The event drew crowds of people with ties to the hospital, community members and those curious about the new facility that has been 10 years in the making, five of those under construction.

Leonard, who is a member of a parent committee that gave input about the new hospitals, felt a special connection to the new building.

"The girls were involved in taste testing. I tested chairs for the waiting rooms, and I gave my opinions on logistical things — about my experience here as a parent," she said. "Not a lot of families get excited about being admitted to the hospital, but we are!"

 
The smile on Cameron Zoll of Fenton says it all as he shows off his hula-hoop skills. The open house had many such activities for children and families.  

The new $754 million, 1.1 million square foot facility is now complete and patients will be moved Dec. 4 to the new facility, which includes a women's birthing floor — the Von Voigtlander Women's Hospital.

Visitors were able to tour the 12-story inpatient tower, which features a dedicated pediatric emergency department, 348 private rooms, including 50 private maternity rooms and 46 private NICU rooms, 16 operating rooms and two interventional radiology rooms.

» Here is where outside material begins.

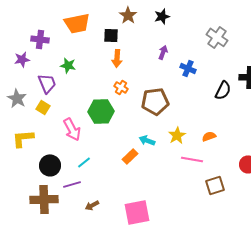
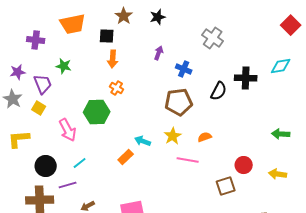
purple star: (22, 59) -> (18, 72), moved
brown pentagon: (155, 101) -> (179, 102), moved
brown square: (215, 185) -> (226, 186), moved

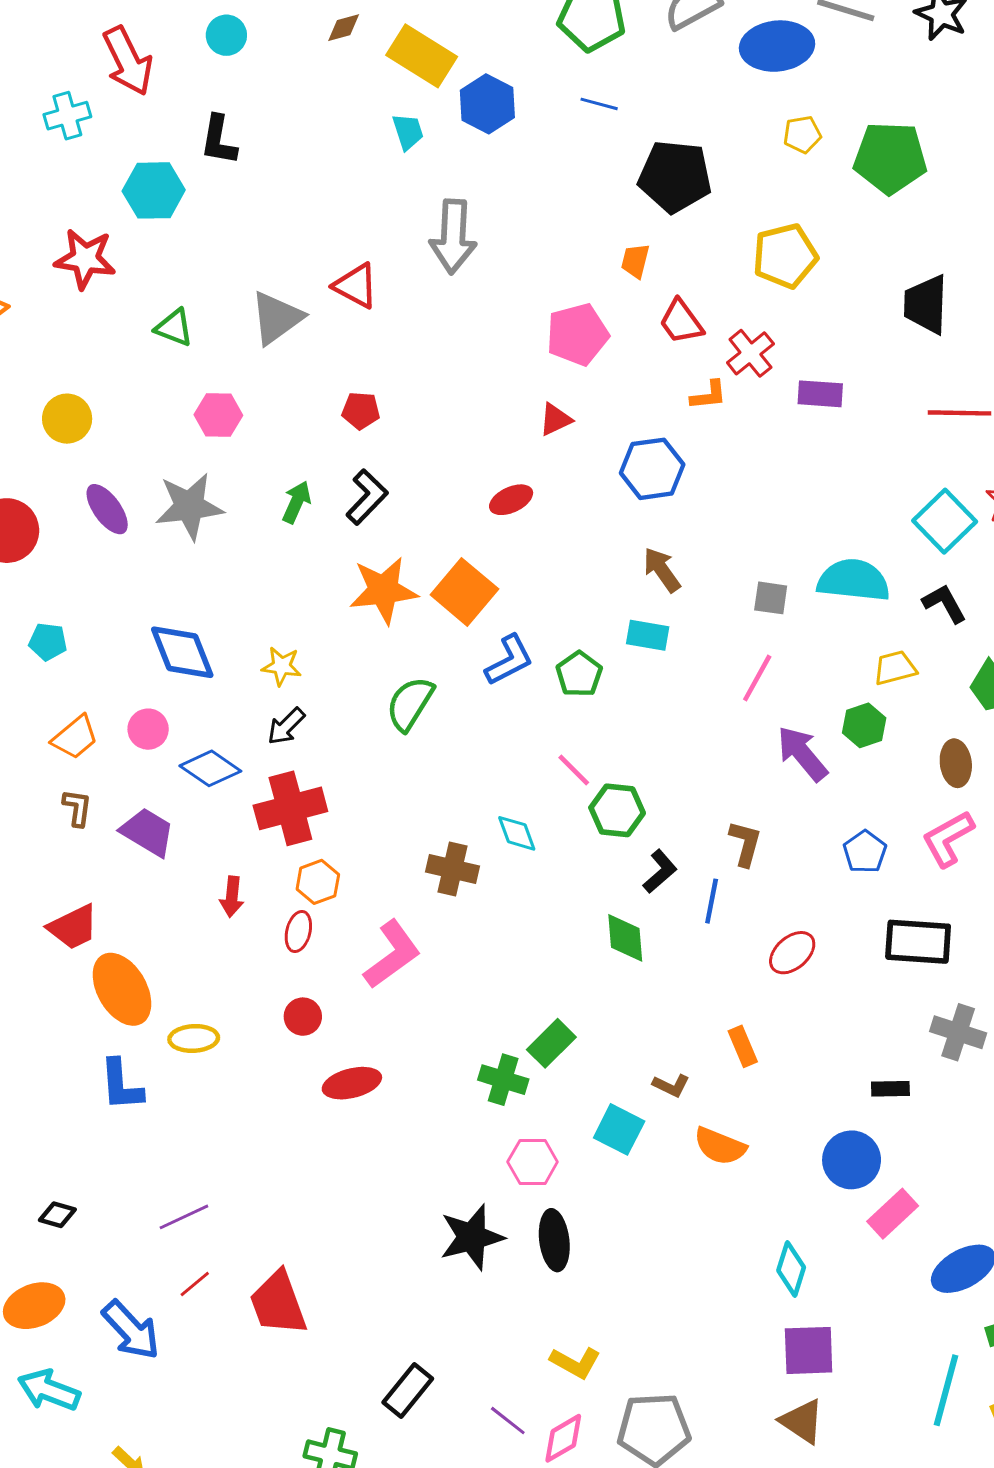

The open house featured many activities for children and families, including a scavenger hunt and a giant game of "Operation." Families could visit with Therapaws dogs, Ronald McDonald or witness an impromptu dance that was part of a flash mob in the earlier part of the day.

Stephanie Christensen said she was excited to see the birth rooms. Both her children were born at Mott — Lina, 3 and Chiara, 7 months.

"Lina made a beeline towards the fish tank," said her dad, Robert Christensen, about their visit to the new Emergency Department. "She's really excited to see everything." Robert Christensen is a pediatric anesthesiologist who trained at U-M and has worked at Mott for three years.

 
  An estimated 20,000 people visited the new hospitals during the daylong open house.

"Everything's so much bigger," he said. "I'm used to (operating rooms) that are like closets. Our treatment rooms and O.R.s are now so much bigger. We're all really looking forward to being here."

Josh Smith, lead security officer at Mott and an employee of the hospital for the last 15 years, said he has enjoyed the week of opening events.

"I'm extremely excited after all these years that this day is finally here," he said. "It's been great to see the expressions on peoples' faces, from the patients, to the families, to donors who gave so generously to something they really couldn't see until now."

 
The Friars, an a capella singing group, entertained the crowds.  

Scott Newport, whose son Evan was a Mott patient before he passed away in 2009, has continued to be an active part of the Mott community through the years.

Newport, his son Noah, and wife, Nancy, toured the new hospitals and Scott took part in a dancing flash mob early Sunday morning.

"My son Noah says he wished Evan had been here to see this … the butterflies, the colors, the flow, the openness, even the floors are beautiful," said Newport. "We have a lot of memories that are connected to Mott, all the doctors. Now they have a place as wonderful as these relationships."